Noob Tab or to Indent?

I new to Obsidian after leaving Evernote, specifically bc I do not want to sync my work to their storage. Local storage is a must for me.

I am also new to markdown and need a little help.

How do I re-create the following in Obsidian using markdown techniques?

Random Text Here More Text here
Text Here More Text here
Random Text More Text here
Random Text He More Text here

How do I get the text on the right to line up?

Thanks, Vindi

Hahahah. I can’t even explain my problem. I’ll post a pic.

oBSCNENEEN

How do I get the text on the right side to line up?

Do you want to have columns in your text?

Option 1: Use a monospace font

If you use a monospace font in Obsidian, you can essentially have columns just by entering the correct number of spaces.

You need to use a monospace font because in a monospace font, all the letters are the same width.

Otherwise, it may not work so well.

Example:

Some text here                   More text here
Some other text here             Text here

Option 2: Use tables

Markdown in Obsidian supports tables!

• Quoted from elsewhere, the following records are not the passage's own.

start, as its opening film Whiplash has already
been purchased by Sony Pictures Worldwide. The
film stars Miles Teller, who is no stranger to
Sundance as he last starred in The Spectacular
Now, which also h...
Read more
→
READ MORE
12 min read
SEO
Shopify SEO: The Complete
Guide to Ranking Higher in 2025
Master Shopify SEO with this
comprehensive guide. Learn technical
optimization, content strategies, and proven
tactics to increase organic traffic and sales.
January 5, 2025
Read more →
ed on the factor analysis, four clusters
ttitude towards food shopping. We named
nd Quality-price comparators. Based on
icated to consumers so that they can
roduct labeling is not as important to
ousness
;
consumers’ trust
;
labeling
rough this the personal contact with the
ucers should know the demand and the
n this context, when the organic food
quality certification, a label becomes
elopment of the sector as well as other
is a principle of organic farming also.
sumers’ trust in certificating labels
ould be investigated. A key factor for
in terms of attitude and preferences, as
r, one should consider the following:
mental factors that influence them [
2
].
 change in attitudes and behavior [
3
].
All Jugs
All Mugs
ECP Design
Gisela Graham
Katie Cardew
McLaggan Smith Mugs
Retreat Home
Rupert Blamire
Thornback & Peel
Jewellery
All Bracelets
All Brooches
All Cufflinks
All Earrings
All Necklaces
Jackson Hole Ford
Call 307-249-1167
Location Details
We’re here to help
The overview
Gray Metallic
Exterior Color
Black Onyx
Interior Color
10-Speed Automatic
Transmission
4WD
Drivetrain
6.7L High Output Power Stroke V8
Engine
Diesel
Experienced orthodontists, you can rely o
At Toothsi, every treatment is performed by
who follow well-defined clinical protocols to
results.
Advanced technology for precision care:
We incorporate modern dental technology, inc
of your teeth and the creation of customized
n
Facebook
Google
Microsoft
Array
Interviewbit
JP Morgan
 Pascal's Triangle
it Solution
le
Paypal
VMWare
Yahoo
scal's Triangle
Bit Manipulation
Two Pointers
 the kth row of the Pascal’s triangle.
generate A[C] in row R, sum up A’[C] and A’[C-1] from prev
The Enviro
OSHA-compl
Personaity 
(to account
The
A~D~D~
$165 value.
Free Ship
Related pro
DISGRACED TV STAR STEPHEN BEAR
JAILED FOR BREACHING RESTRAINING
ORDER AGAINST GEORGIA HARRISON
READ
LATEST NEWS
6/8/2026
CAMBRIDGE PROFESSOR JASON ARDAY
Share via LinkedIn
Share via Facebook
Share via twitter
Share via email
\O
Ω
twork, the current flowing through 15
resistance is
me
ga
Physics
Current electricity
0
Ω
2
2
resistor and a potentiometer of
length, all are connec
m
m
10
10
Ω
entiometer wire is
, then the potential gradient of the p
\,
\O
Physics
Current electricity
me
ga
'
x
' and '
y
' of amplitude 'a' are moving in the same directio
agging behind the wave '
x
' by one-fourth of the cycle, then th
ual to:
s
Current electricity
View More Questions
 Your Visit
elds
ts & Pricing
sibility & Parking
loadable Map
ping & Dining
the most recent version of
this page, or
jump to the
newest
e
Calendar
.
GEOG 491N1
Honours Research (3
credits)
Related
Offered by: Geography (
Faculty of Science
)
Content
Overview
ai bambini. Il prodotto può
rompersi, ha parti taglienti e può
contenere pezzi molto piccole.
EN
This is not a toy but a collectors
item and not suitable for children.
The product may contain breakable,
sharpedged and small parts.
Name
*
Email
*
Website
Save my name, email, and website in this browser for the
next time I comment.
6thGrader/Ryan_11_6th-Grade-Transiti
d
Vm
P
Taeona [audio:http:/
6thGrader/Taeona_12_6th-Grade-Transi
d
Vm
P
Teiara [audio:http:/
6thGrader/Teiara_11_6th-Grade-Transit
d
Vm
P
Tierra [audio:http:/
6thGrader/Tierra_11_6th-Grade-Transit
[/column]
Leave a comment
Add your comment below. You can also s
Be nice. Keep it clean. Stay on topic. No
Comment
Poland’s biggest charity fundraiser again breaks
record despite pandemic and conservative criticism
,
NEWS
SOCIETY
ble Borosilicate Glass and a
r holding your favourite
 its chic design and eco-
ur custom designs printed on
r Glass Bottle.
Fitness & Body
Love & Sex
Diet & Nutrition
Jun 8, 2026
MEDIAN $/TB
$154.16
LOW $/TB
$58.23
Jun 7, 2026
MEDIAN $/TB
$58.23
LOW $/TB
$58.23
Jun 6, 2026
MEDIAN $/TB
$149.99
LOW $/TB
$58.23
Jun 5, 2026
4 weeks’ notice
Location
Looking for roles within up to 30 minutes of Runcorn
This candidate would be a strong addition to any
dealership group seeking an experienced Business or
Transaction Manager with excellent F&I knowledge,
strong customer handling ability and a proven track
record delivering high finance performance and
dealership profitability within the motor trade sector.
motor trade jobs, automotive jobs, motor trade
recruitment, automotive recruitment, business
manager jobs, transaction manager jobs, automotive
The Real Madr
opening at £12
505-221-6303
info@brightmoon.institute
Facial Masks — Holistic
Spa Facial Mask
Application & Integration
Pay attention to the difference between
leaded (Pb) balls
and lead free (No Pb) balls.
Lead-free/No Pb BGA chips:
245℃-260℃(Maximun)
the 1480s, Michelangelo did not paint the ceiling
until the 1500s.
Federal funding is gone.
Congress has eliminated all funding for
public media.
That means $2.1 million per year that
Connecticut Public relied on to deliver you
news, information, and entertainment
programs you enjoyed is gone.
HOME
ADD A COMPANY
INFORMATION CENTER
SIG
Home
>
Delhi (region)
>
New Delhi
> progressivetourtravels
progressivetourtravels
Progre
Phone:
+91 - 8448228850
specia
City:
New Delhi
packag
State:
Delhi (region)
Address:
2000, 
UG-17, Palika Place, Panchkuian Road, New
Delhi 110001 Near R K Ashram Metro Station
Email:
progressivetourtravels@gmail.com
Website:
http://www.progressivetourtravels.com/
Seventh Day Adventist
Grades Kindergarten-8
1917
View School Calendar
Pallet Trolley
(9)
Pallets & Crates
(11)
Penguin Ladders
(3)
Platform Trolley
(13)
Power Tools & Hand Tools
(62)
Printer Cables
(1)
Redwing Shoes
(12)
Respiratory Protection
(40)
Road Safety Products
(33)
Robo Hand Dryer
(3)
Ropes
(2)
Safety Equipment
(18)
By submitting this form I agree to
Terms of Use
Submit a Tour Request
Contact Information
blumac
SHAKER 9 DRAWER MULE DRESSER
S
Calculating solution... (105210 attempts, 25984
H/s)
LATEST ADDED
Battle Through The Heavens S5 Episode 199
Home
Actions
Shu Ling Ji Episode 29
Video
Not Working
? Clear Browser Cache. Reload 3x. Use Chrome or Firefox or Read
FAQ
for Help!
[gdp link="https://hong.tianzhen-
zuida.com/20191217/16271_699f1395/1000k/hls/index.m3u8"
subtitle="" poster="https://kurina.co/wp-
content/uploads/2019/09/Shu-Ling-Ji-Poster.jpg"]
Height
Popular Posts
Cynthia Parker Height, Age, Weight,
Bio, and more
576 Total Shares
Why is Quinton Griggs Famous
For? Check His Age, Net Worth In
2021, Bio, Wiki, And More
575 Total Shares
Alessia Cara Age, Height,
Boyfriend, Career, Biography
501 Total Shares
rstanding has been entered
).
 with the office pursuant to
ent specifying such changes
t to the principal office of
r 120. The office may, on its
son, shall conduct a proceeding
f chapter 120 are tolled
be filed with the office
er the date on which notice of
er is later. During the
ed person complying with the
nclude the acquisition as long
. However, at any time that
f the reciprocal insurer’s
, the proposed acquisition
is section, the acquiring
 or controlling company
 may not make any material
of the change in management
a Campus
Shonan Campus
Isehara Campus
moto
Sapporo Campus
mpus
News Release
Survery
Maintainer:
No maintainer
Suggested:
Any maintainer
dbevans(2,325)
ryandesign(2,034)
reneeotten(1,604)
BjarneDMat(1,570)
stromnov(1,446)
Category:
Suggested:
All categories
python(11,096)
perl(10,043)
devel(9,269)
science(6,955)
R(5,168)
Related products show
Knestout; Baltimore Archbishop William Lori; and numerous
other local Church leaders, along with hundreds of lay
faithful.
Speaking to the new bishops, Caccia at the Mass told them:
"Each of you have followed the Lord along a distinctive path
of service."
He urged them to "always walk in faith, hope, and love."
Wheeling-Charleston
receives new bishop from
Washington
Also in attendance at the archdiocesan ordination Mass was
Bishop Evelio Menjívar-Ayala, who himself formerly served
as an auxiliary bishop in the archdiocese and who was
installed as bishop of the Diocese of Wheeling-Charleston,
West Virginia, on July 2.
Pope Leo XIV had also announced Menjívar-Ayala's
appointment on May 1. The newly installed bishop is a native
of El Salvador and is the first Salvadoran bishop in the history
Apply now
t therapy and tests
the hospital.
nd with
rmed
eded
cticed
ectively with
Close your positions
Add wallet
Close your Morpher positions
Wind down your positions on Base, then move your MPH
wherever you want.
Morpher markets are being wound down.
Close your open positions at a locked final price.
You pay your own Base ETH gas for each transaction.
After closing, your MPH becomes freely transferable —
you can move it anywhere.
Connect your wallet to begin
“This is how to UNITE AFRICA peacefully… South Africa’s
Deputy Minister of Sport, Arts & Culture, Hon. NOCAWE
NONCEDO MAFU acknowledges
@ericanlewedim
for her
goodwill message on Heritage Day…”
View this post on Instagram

Read this guide to learn how to use them.

Option 1 sounds like a simple solution. Where do I go to make that change?

Thanks

Download a theme, or add this to the obsidian.css file in your vault’s folder. If there isn’t one already, create a plain text file, and save it as obsidian.css.

.markdown-source-view {
    font-family: monospace
}

You can replace monospace with the name of the font you want to use. If you use monospace, it will just use your system’s default monospace font.

Make sure to have quotes surrounding your font’s name, “like this”, if the font’s name has a space in it.

2 Likes

Hi, sorry for reviving an old post, but I found this while googling the exact same problem, but came up with a different solution that others might also find useful:

If you don’t want to use a monospace font, you can still align things by using the spacebar, and then fix the last small imperfections in the alignment with the different mathjax spacing options. Personally, I find that adding $\,$ is the most useful (add it before the sentences that start slightly too early). I also use $\qquad$ to create a larger space (it works almost as tab does in a Word dokument).

In practice it looks something like this:

Week 11: $\qquad \,$ Doing this, doing that.
Week 12: $\qquad$ Doing more awesome stuff.

It should result in a neatly aligned second column (it’s not perfect, but close enough):
tabulator

1 Like

But that essentially is Mathjax syntax for spacing, but if it works as fix then good! :slight_smile:

This topic was automatically closed 90 days after the last reply. New replies are no longer allowed.